§ **Texto extraído**

--- --- ---

Karl Popper e o Método Pseudocientífico

O Positivismo Clássico – que comparamos com o Objetivismo em um artigo anterior – exerceu grande influência na história brasileira, com muitos de seus valores sendo aceitos de forma implícita pela maioria dos brasileiros. Infelizmente, apesar de autores como Auguste Comte e Émile Durkheim ainda serem ensinados nas disciplinas de ciências sociais, a hegemonia acadêmica hoje pertence aos seus descendentes intelectuais.

Nesse artigo, falaremos sobre a evolução do positivismo, começando pelo declínio do Positivismo Clássico de Comte, passando pela origem e princípios do Positivismo Lógico de Hans Reichenbach e Rudolph Carnap, até a crítica e subsequente substituição do Positivismo Lógico pelo Pós-Positivismo de autores como Thomas Kuhn e Karl Popper. Discutiremos as semelhanças e diferenças entre esses dois movimentos filosóficos de forma a demonstrar que eles são, apesar de historicamente opostos, faces de uma mesma moeda. Após estabelecer a essência do Positivismo Moderno, o analisaremos usando o Objetivismo como base para entender quais as consequências reais da hegemonia positivista na cultura moderna.

--- --- ---

§ **Trechos do material**

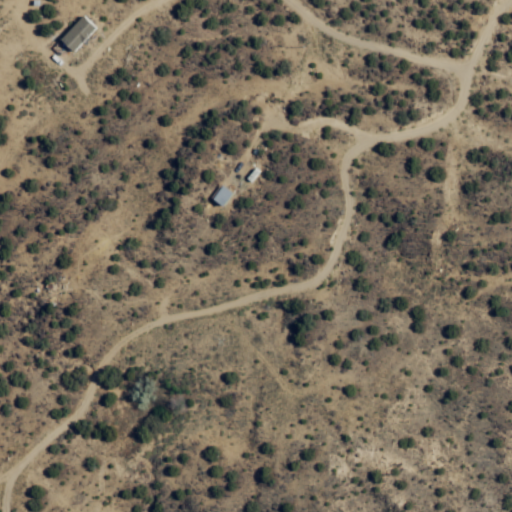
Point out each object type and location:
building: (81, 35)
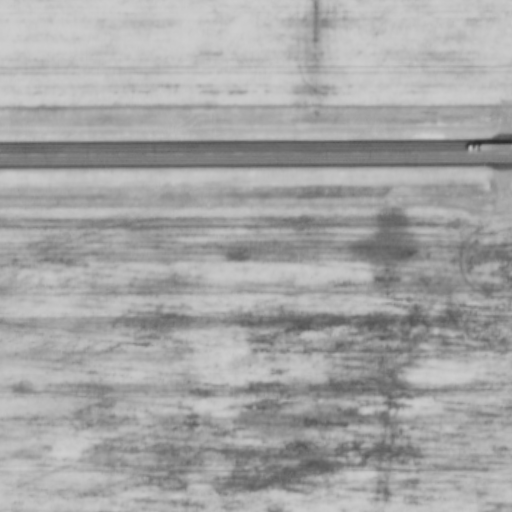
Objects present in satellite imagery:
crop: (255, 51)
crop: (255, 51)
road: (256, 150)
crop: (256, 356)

--- --- ---

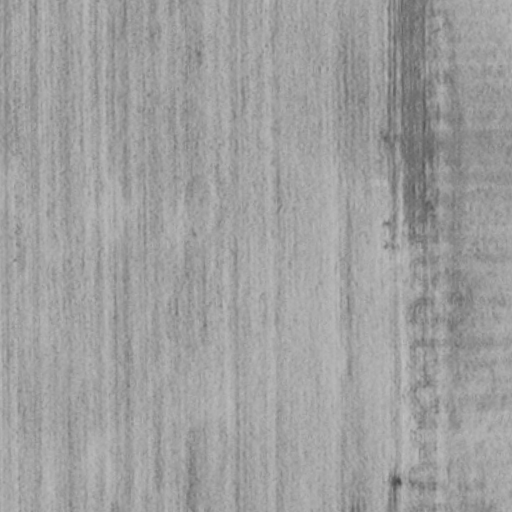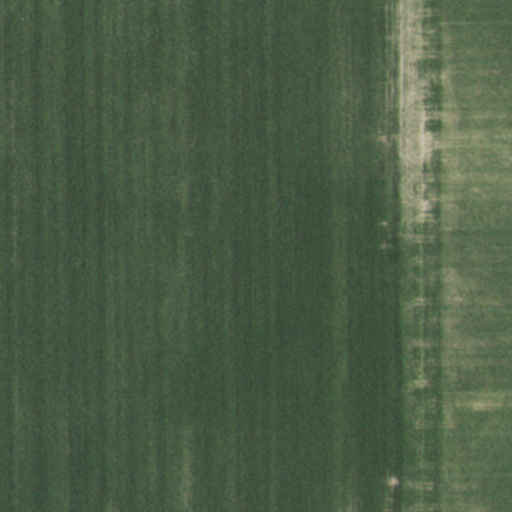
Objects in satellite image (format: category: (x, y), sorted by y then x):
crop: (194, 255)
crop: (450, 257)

--- --- ---

§ **Tarefas**
1 > Extraia do texto sobre o positivismo tudo o que vai desde "Nesse artigo, falaremos" até "na cultura moderna.".
2 > Indique se cada afirmação abaixo está de acordo com o texto sobre o positivismo, respondendo sim ou não e citando as palavras decisivas do texto.
(a) Auguste Comte e Émile Durkheim ainda são ensinados nas disciplinas de ciências sociais.
(b) O Positivismo Lógico substituiu o Pós-Positivismo.
(c) Thomas Kuhn é apresentado como autor do Positivismo Lógico.

§ **Resultados**
1 >
Nesse artigo, falaremos sobre a evolução do positivismo, começando pelo declínio do Positivismo Clássico de Comte, passando pela origem e princípios do Positivismo Lógico de Hans Reichenbach e Rudolph Carnap, até a crítica e subsequente substituição do Positivismo Lógico pelo Pós-Positivismo de autores como Thomas Kuhn e Karl Popper. Discutiremos as semelhanças e diferenças entre esses dois movimentos filosóficos de forma a demonstrar que eles são, apesar de historicamente opostos, faces de uma mesma moeda. Após estabelecer a essência do Positivismo Moderno, o analisaremos usando o Objetivismo como base para entender quais as consequências reais da hegemonia positivista na cultura moderna.

2 >
(a) Sim: "apesar de autores como Auguste Comte e Émile Durkheim ainda serem ensinados nas disciplinas de ciências sociais".
(b) Não: "a crítica e subsequente substituição do Positivismo Lógico pelo Pós-Positivismo".
(c) Não: "Pós-Positivismo de autores como Thomas Kuhn e Karl Popper".